Collected data:
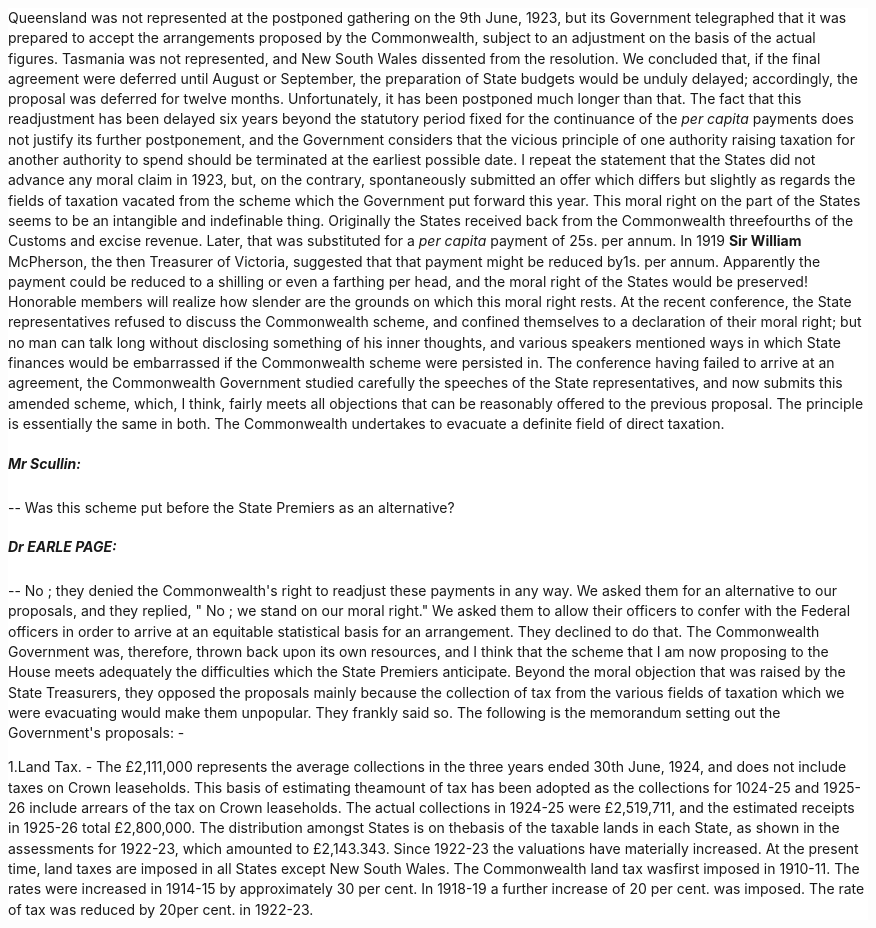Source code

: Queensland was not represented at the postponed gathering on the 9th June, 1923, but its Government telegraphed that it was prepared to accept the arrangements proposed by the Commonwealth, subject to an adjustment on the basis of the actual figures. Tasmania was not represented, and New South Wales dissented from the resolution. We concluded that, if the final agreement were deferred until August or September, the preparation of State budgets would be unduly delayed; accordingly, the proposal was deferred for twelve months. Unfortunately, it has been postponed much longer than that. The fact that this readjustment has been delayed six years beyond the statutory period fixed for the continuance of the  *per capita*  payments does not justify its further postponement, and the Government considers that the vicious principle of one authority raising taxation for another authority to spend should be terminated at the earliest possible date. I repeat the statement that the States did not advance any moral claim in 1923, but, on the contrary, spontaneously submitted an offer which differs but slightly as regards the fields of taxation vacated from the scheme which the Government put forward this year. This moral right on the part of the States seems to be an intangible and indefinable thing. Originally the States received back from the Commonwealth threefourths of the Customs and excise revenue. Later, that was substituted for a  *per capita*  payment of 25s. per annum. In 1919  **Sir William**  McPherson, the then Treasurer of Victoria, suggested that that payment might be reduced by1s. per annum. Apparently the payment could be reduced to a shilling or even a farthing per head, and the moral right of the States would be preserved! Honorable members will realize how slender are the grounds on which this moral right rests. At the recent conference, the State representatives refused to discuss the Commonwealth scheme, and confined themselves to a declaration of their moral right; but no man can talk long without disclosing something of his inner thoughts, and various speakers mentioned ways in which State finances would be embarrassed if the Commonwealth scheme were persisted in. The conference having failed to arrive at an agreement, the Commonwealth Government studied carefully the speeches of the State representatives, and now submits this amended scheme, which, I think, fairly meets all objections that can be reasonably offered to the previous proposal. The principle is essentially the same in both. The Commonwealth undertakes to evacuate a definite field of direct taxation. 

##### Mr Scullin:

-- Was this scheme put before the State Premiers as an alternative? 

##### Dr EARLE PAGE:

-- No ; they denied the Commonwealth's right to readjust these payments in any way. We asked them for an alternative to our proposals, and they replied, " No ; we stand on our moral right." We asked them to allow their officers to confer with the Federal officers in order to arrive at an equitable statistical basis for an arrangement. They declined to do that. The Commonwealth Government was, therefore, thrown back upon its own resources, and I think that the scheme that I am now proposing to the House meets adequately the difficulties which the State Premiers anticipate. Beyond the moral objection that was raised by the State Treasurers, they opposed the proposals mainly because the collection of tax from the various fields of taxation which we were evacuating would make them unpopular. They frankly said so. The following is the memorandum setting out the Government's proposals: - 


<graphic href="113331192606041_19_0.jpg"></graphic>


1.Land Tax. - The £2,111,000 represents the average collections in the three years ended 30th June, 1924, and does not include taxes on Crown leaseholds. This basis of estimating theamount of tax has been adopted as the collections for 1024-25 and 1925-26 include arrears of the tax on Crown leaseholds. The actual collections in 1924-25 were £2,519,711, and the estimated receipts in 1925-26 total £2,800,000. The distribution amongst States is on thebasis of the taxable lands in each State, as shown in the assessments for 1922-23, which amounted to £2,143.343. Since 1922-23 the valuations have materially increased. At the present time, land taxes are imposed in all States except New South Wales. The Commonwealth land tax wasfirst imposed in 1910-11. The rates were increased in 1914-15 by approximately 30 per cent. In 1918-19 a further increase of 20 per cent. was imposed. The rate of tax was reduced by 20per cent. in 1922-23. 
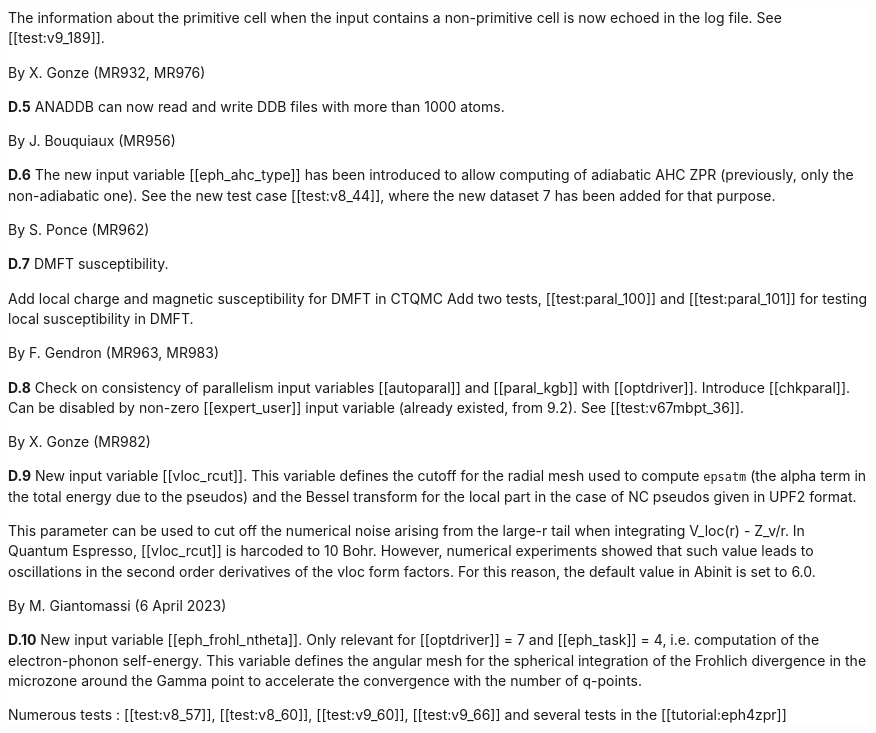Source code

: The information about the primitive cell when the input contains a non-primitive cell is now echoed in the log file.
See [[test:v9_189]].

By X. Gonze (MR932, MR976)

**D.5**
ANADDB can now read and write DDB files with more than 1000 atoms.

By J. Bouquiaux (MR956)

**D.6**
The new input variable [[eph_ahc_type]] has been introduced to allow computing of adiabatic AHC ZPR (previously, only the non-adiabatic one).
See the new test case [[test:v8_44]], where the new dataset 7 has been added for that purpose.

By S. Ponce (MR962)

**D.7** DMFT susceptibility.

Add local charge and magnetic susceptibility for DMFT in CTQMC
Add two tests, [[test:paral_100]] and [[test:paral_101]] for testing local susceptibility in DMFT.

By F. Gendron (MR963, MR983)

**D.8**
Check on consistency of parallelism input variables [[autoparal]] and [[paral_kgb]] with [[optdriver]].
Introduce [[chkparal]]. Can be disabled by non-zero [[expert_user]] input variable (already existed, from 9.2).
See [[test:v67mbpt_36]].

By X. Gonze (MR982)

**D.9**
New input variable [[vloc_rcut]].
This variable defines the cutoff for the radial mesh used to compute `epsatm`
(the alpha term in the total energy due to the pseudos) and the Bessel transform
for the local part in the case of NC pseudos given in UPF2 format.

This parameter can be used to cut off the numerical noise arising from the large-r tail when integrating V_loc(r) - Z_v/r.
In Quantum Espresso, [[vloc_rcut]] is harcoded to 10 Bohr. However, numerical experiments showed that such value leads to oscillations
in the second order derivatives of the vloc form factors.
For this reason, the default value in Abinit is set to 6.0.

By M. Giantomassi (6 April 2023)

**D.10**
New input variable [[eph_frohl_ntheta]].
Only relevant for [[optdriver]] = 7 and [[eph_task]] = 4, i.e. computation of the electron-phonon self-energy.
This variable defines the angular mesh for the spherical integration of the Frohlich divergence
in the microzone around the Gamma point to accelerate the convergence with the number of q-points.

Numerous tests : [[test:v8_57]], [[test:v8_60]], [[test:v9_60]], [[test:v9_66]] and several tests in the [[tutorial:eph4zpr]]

- [Assignment]
Your task for the entries above: copy exactly the span starting with the line with "In Quantum Espresso, [[vloc_rcut]]" and going on through the line with "Only relevant for", both lines included, and nothing else.

- [Result of this exercise]
In Quantum Espresso, [[vloc_rcut]] is harcoded to 10 Bohr. However, numerical experiments showed that such value leads to oscillations
in the second order derivatives of the vloc form factors.
For this reason, the default value in Abinit is set to 6.0.

By M. Giantomassi (6 April 2023)

**D.10**
New input variable [[eph_frohl_ntheta]].
Only relevant for [[optdriver]] = 7 and [[eph_task]] = 4, i.e. computation of the electron-phonon self-energy.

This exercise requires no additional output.